If the choking casualty is larger in stature and the rescuer is smaller in stature, then the casualty may not be able to receive the abdominal thrusts (Heimlich Maneuver). If someone relies on a wheelchair for daily tasks, due to a physical disability, they most probably will not be able to receive the abdominal thrusts either. Especially if they rely on a molded or an electric wheelchair. To put this into numbers this means 75 million people around the world cannot receive the abdominal thrusts.
All of this means, their survival rate falls from 70-76% to roughly 30%, as they can only receive back blows.
So as you can see from the above, even when someone is able to receive back blows and abdominal thrusts in combination there is still a 24-30% room for improvement.
Sadly when people take a first aid class, they do not understand how effective these maneuvers actually are. This is often because the first aid trainer doesn’t actually know themselves.
There are many risks involved when performing the abdominal thrusts (Heimlich Maneuver). Risks such as: internal bleeding, broken ribs and ruptured spleen. In fact this why in Australia, their algorithm promotes chest thrusts, not abdominal thrusts. They feel the risks of abdominal thrusts outweigh it’s effectiveness.
LifeVac wasn’t invented to replace any maneuver such as abdominal thrusts, chest thrusts or back blows. LifeVac was invented to save lives when all other methods fail or cannot be performed.
Suction is used on a daily basis to help relieve an airway obstruction. This includes Advanced Life Support (ALS) and Intermediate Life Support (ILS).

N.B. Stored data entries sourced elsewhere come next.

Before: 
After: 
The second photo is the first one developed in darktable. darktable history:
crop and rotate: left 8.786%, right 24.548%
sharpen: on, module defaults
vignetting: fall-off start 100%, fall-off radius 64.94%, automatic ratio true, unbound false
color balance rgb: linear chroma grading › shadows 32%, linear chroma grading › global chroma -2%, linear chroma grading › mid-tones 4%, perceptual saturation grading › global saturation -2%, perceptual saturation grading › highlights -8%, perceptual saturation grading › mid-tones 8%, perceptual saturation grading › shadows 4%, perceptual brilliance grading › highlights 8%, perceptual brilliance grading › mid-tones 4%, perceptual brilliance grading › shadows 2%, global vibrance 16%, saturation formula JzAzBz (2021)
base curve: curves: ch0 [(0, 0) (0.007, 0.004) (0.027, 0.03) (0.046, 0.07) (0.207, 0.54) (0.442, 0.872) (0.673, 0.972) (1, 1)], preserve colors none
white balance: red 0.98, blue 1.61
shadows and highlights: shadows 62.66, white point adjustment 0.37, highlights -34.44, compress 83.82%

LifeVac set out to prove suction can also be used by lay people in Basic Life Support (BLS).
LifeVac is to be used when all BLS first aid maneuvers have failed or cannot be performed. This is where LifeVac has helped save 85% of it’s lives. There has also been many occasions where one person is performing CPR and the other is using LifeVac to remove the airway obstruction.
The medical evidence supporting the use of LifeVac is now greater than the medical evidence supporting the effectiveness of back blows and the abdominal thrusts. The peer reveiwed medical publications supporting the effectiveness of LifeVac cover everything from independent testing, randomised manikin studies, cadaver study, comparison studies, lives saved and ease of use.
Our long term goal is have the use of non-invasive hand held suction devices implemented into BLS first aid choking protocol by 2025. This will raise the current effectiveness of choking protocol to as close to 100% effective as possible. Also giving people such as wheelchair users, people living alone and people who are obese an additional option when faced with a choking emergency.
This is done through a body called ILCOR, who review the guidelines every 5 years. ILCOR is made up of members from Resuscitation Council bodies around the world. In 2019 ILCOR reviewed the available evidence at that time. LifeVac had roughly 32 lives saved, independent studies and 2 peer reviewed medical publications supporting it’s use. ILCOR stated “whilst we recognise they have saved lives, there is not enough evidence to encourage or discourage their use”. Since then LifeVac has obtained a further 6 peer reviewed medical publications and saved an additional 510 lives, with 8 lives saved actually captured on CCTV and home surveillance.